Error analysis employs a two-level approach:
- Trajectory-level: Failures are categorized (taxonomy derived from MAST) as execution errors (~55%), coherence errors (~25%; e.g., context loss), or verification errors (~20%). Closed-source models display a predominance of execution-level failures; open-weight models exhibit a more balanced error profile.
- Command-level: A scoring mechanism using LLM judgment attributes observed failures to: "command not found" (24.1%), execution failures in binaries (9.6%), filesystem/path errors, package/version mismatches, and network issues. Overall CLI command error rates range from 9.2% (Grok 4) to 26.7% (GPT-OSS-120B). This suggests improvements in environment introspection and error recovery may yield performance gains.
5. Infrastructure and Quality-Control Mechanisms
TerminalBench 2.0 is underpinned by quality control processes and experiment management strategies intended to ensure reliability, repeatability, and diagnostic clarity:
- Reproducibility: Pinned Docker environments and fixed dependencies minimize external drift and support repeated experimental runs.
- Randomness estimation: Multiple trials per task/model/agent facilitate variance estimation, with error bars reflecting 95% confidence intervals.
- Data leakage prevention: Canary strings serve as triggers for data contamination checks, verifying that models or agents do not succeed via prior exposure.
- Automated and manual QA: Multi-stage checks—including GitHub Actions, specification validation by LLMs, and adversarial agents—ensure each task remains well-posed and robust to exploitation.

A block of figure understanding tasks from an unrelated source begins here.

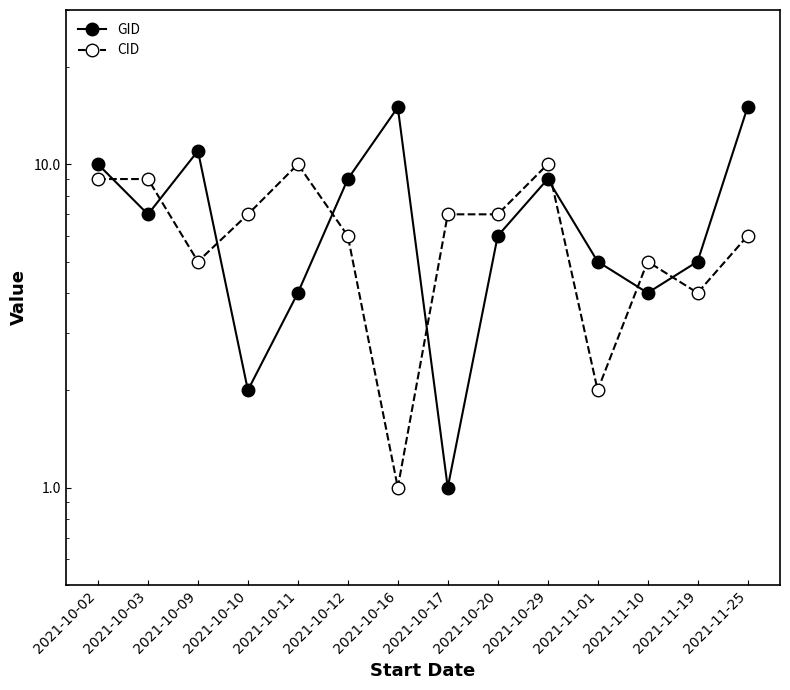

What is the difference between the highest and lowest values at 2021-10-12?

3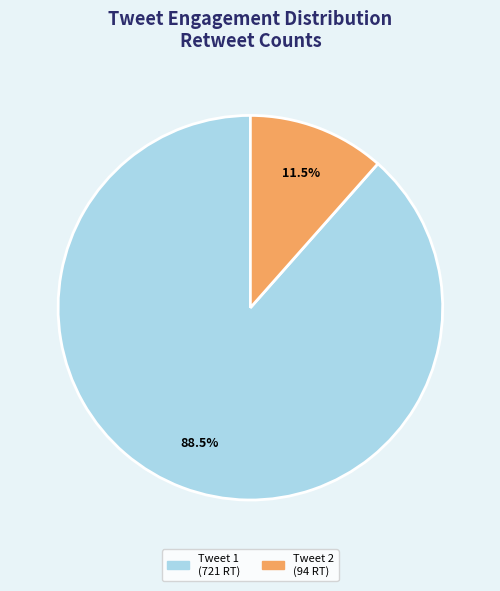

Is there any slice that represents more than half of the pie?

Yes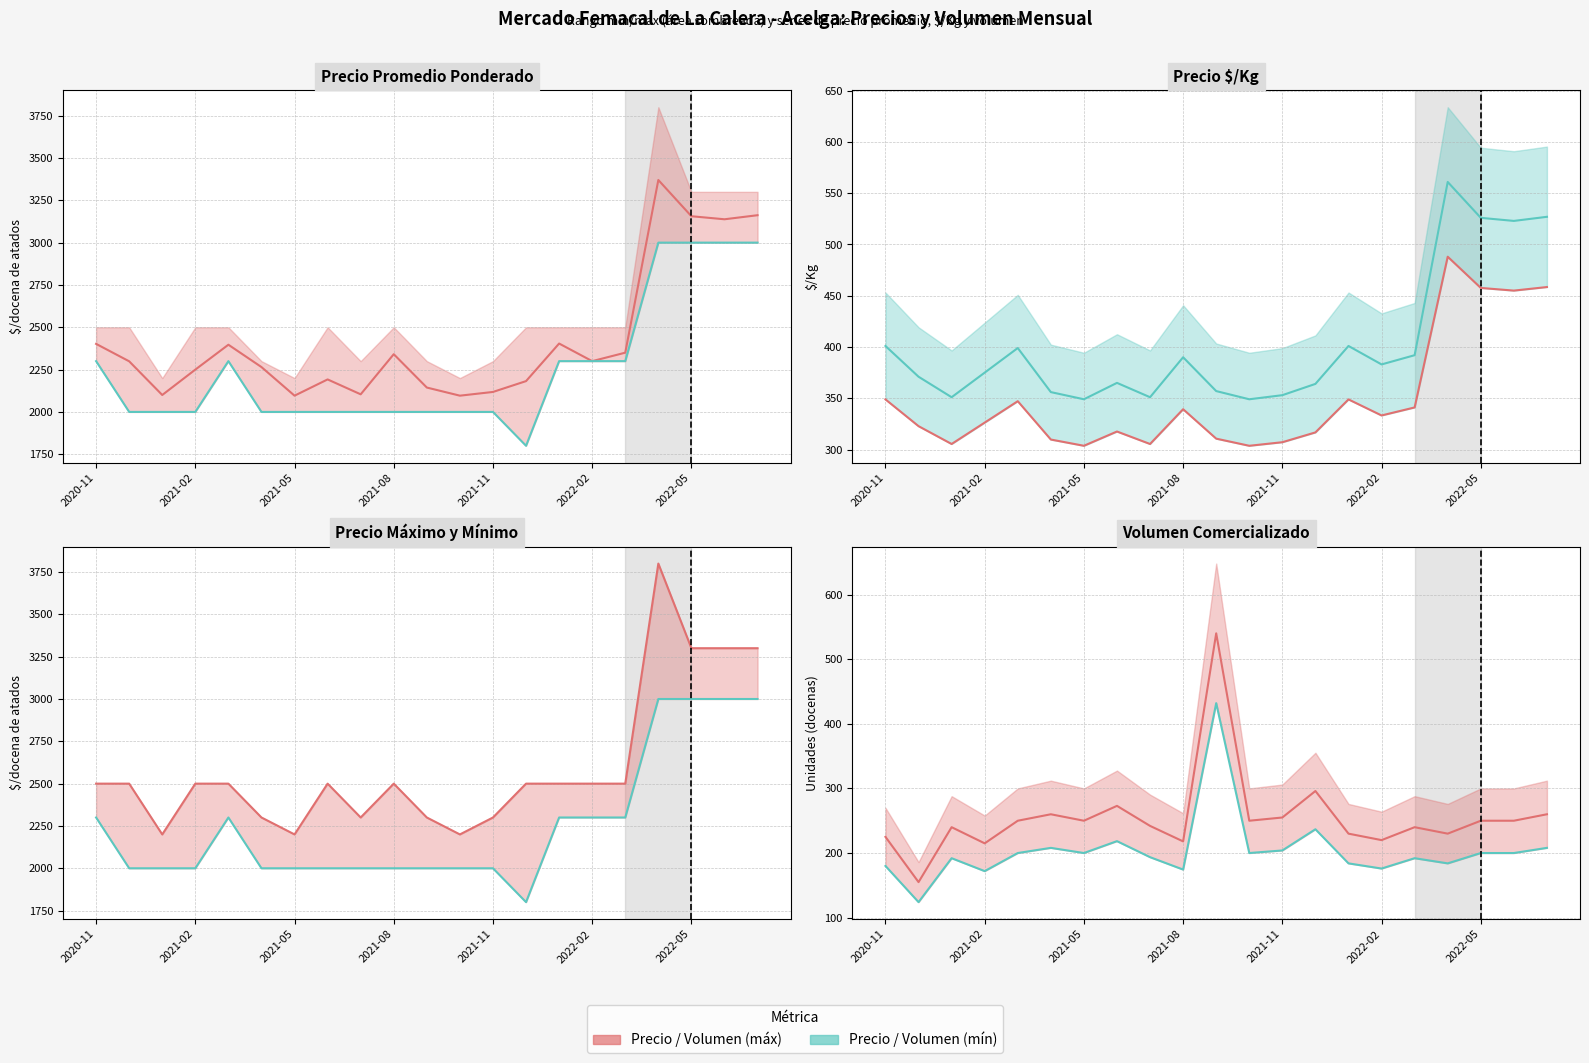

Reading left to right, transcribe all the data shown in this chart.

Precio promedio ponderado: 2402	2299	2100	2250	2397	2265	2096	2192	2104	2341	2144	2096	2118	2182	2404	2300	2350	3370	3156	3138	3162
Precio maximo: 2500	2500	2200	2500	2500	2300	2200	2500	2300	2500	2300	2200	2300	2500	2500	2500	2500	3800	3300	3300	3300
Precio minimo: 2300	2000	2000	2000	2300	2000	2000	2000	2000	2000	2000	2000	2000	1800	2300	2300	2300	3000	3000	3000	3000
Precio por Kg: 401	371	351	375	399	356	349	365	351	390	357	349	353	364	401	383	392	561	526	523	527
Volumen: 225	155	240	215	250	260	250	273	242	218	540	250	255	296	230	220	240	230	250	250	260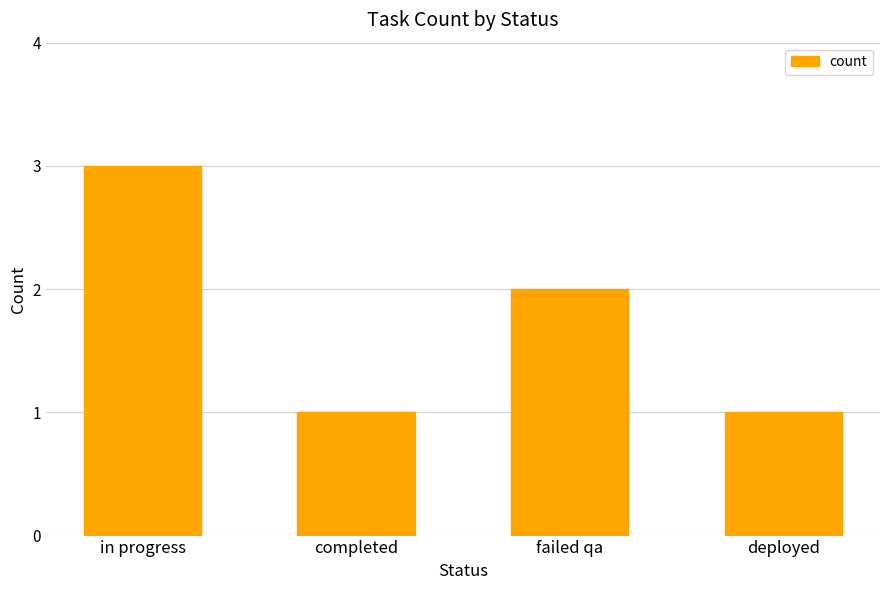

Is it true that the value at in progress is 3?

True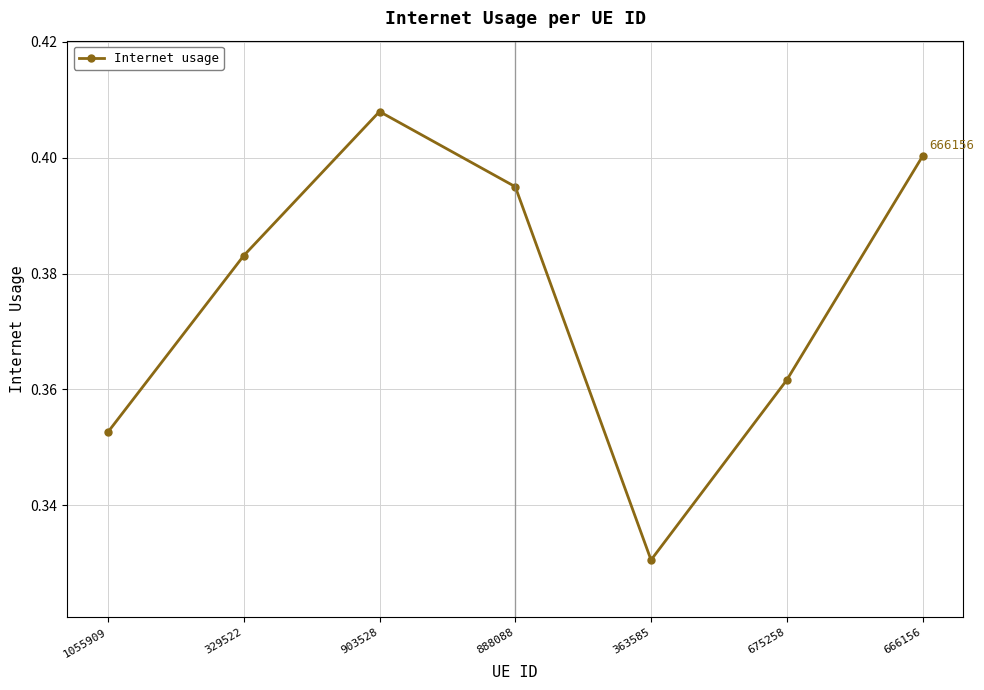

True or false: the data shows 0.4 at 675258.

True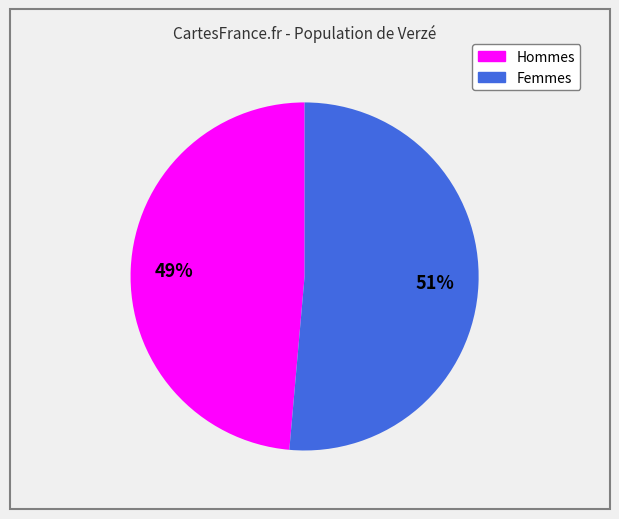

Count the number of slices in the pie.

2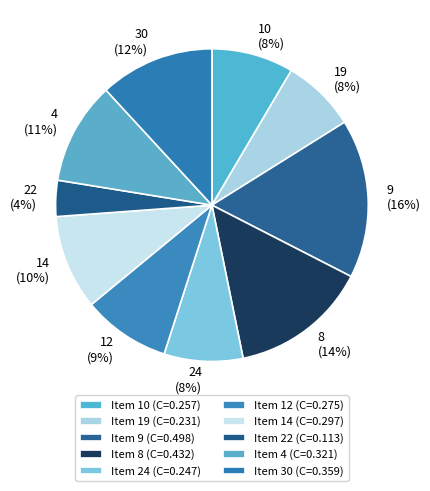

To the nearest percent, what is the combined percentage of 30 and 22?

16%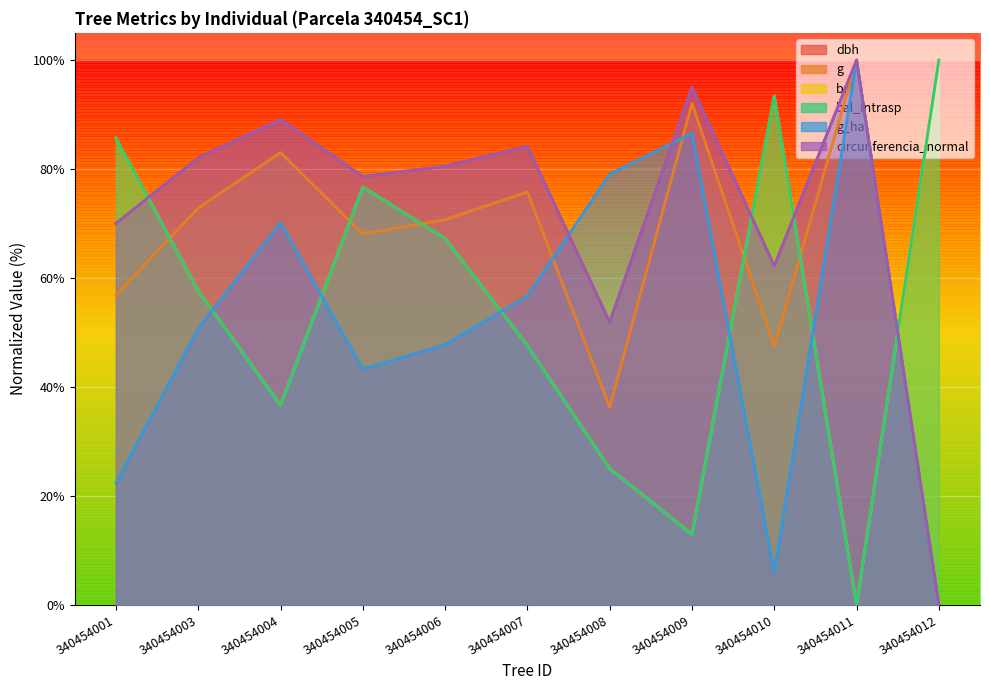

Which category has the lowest value in the bal series?

340454011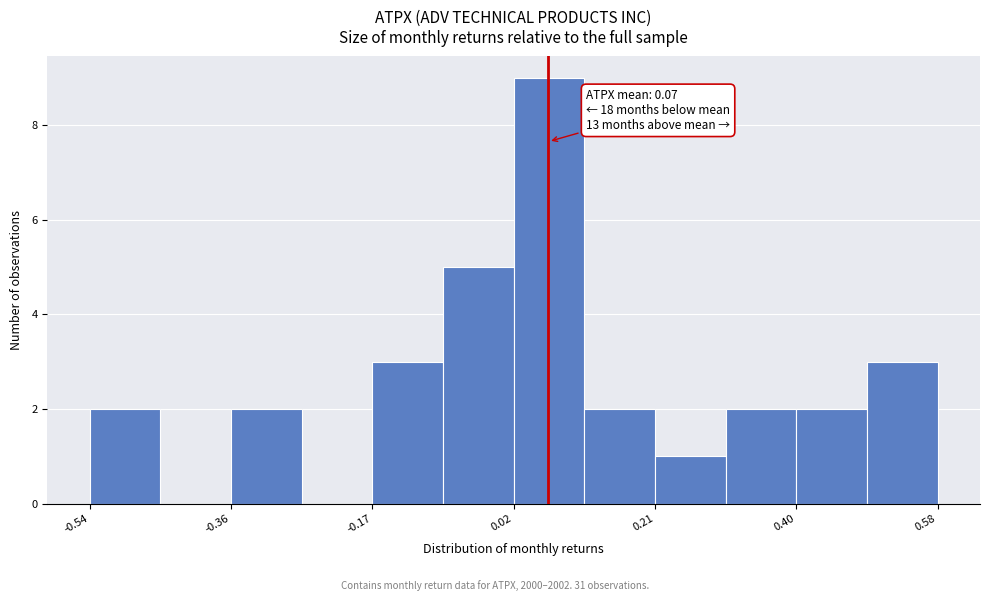

Over which range of the x-axis is the bar tallest?

0.02 to 0.12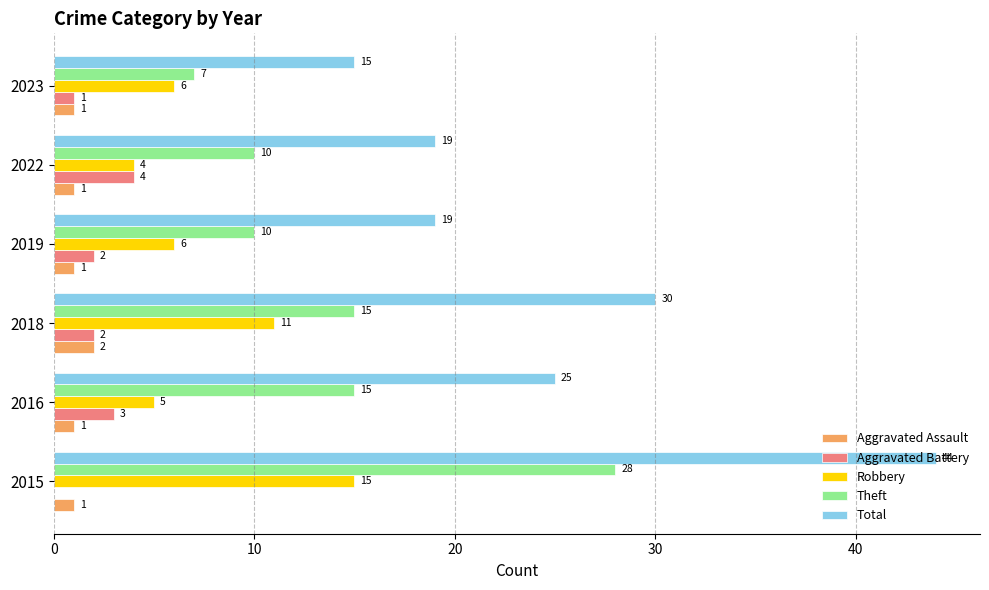

The value of Aggravated Assault at 2015 is 1. True or false?

True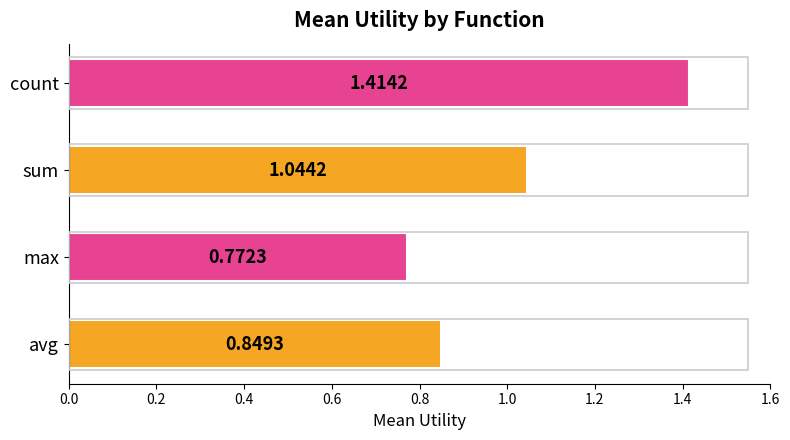

How many bars are there in total?

4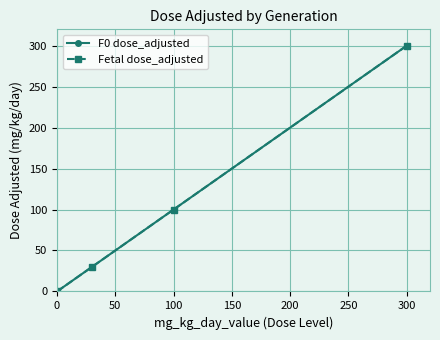

True or false: F0 dose_adjusted and Fetal dose_adjusted intersect in this chart.

False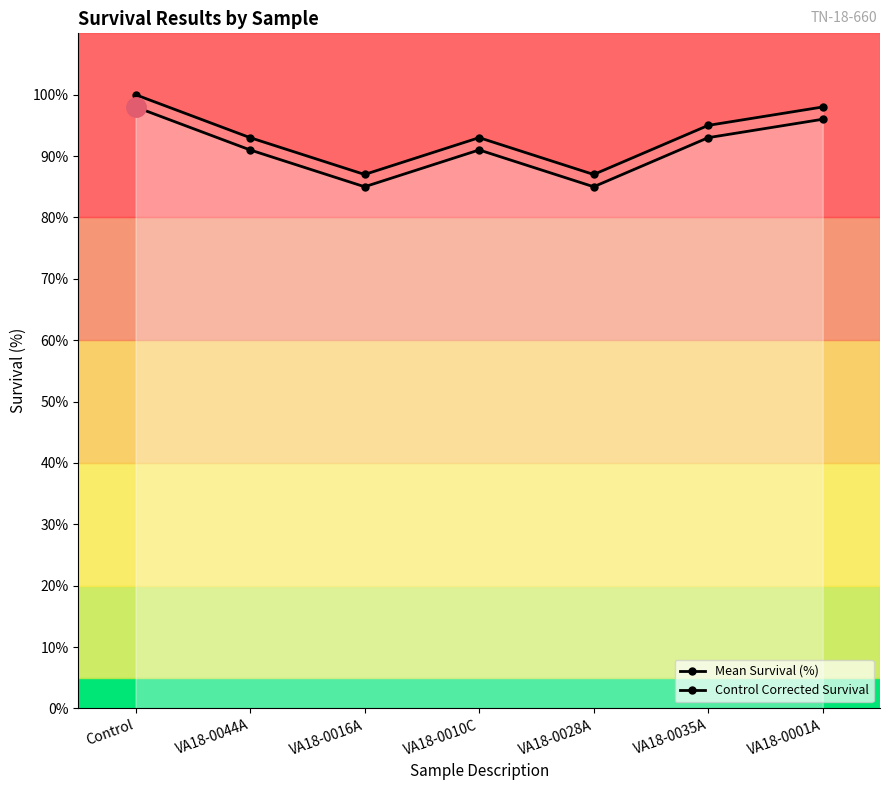

Reading left to right, transcribe all the data shown in this chart.

Mean Survival (%): Control=98	VA18-0044A=91	VA18-0016A=85	VA18-0010C=91	VA18-0028A=85	VA18-0035A=93	VA18-0001A=96
Control Corrected Survival: Control=100	VA18-0044A=93	VA18-0016A=87	VA18-0010C=93	VA18-0028A=87	VA18-0035A=95	VA18-0001A=98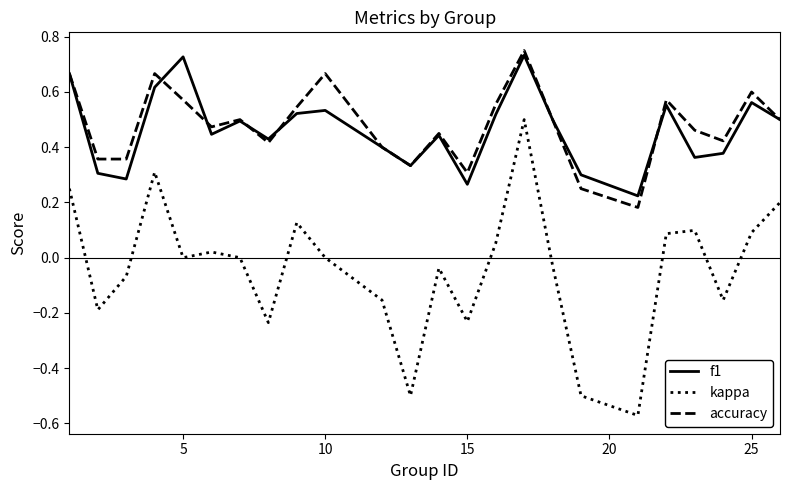

Which series has the largest range (max minus min)?

kappa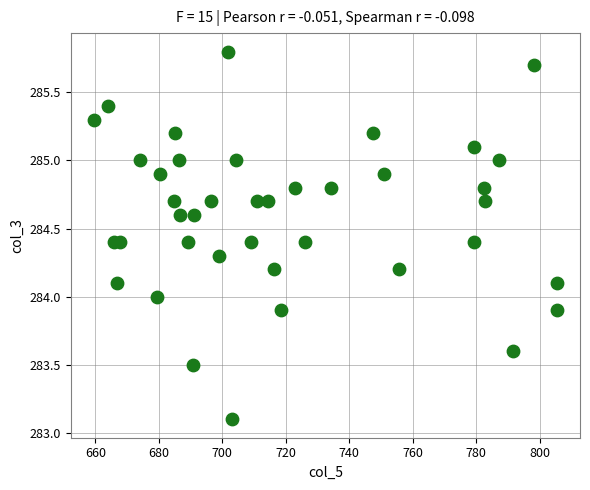

What is the range of Y values (max minus min)?

2.7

6. Limitations and Future Development Trajectories
Notable limitations and directions for further work include:
- Benchmark saturation: Performance on the most difficult tasks is improving rapidly, mandating continual addition of harder tasks.
- Data contamination: Public distribution of tasks introduces leakage risk into pretraining sets; the adoption of private or held-out splits is under consideration.
- Nondeterminism: Select tasks rely on external APIs or involve long-running builds, reducing experimental determinism. Moves toward fully offline, hermetic environments are planned.
- Test suite coverage: Current test validity relies partly on manual inspection; incorporation of code-coverage analysis, mutation testing, or similar white-box criteria is envisioned.
- Modality and interaction: The team is exploring expansion beyond CLI to GUI automation, integration with IDEs, and support for multimodal tool use.
- Human–AI collaboration: Future variants may benchmark joint human–agent performance, extending from autonomous benchmarks to assistive AI scenarios.
7. Public Availability and Impact
TerminalBench 2.0 is publicly accessible (https://www.tbench.ai/) alongside all Docker images, task definitions, adapters, and experimental configurations. This comprehensive release enables full reproducibility, extension, and benchmarking, supporting ongoing research on robust, real-world agent design and the systematic analysis of agent capabilities (Merrill et al., 17 Jan 2026).